**Exercise prompt**
Write out every record below exactly as given. Leave the pictures out.

━━━━━━━━

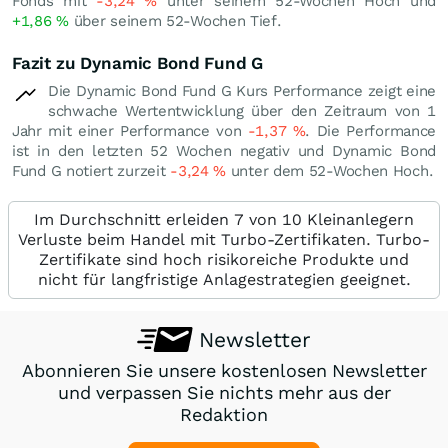
Fonds mit
-3,24
%
unter seinem 52-Wochen Hoch und
+1,86
%
über seinem 52-Wochen Tief.
Fazit zu Dynamic Bond Fund G
Die Dynamic Bond Fund G Kurs Performance zeigt eine
schwache Wertentwicklung über den Zeitraum von 1
Jahr mit einer Performance von
-1,37
%
. Die Performance
ist in den letzten 52 Wochen negativ und Dynamic Bond
Fund G notiert zurzeit
-3,24
%
unter dem 52-Wochen Hoch.
Im Durchschnitt erleiden 7 von 10 Kleinanlegern
Verluste beim Handel mit Turbo-Zertifikaten. Turbo-
Zertifikate sind hoch risikoreiche Produkte und
nicht für langfristige Anlagestrategien geeignet.
Newsletter
Abonnieren Sie unsere kostenlosen Newsletter
und verpassen Sie nichts mehr aus der
Redaktion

━━━━━━━━

**Reply**
Fonds mit
-3,24
%
unter seinem 52-Wochen Hoch und
+1,86
%
über seinem 52-Wochen Tief.
Fazit zu Dynamic Bond Fund G
Die Dynamic Bond Fund G Kurs Performance zeigt eine
schwache Wertentwicklung über den Zeitraum von 1
Jahr mit einer Performance von
-1,37
%
. Die Performance
ist in den letzten 52 Wochen negativ und Dynamic Bond
Fund G notiert zurzeit
-3,24
%
unter dem 52-Wochen Hoch.
Im Durchschnitt erleiden 7 von 10 Kleinanlegern
Verluste beim Handel mit Turbo-Zertifikaten. Turbo-
Zertifikate sind hoch risikoreiche Produkte und
nicht für langfristige Anlagestrategien geeignet.
Newsletter
Abonnieren Sie unsere kostenlosen Newsletter
und verpassen Sie nichts mehr aus der
Redaktion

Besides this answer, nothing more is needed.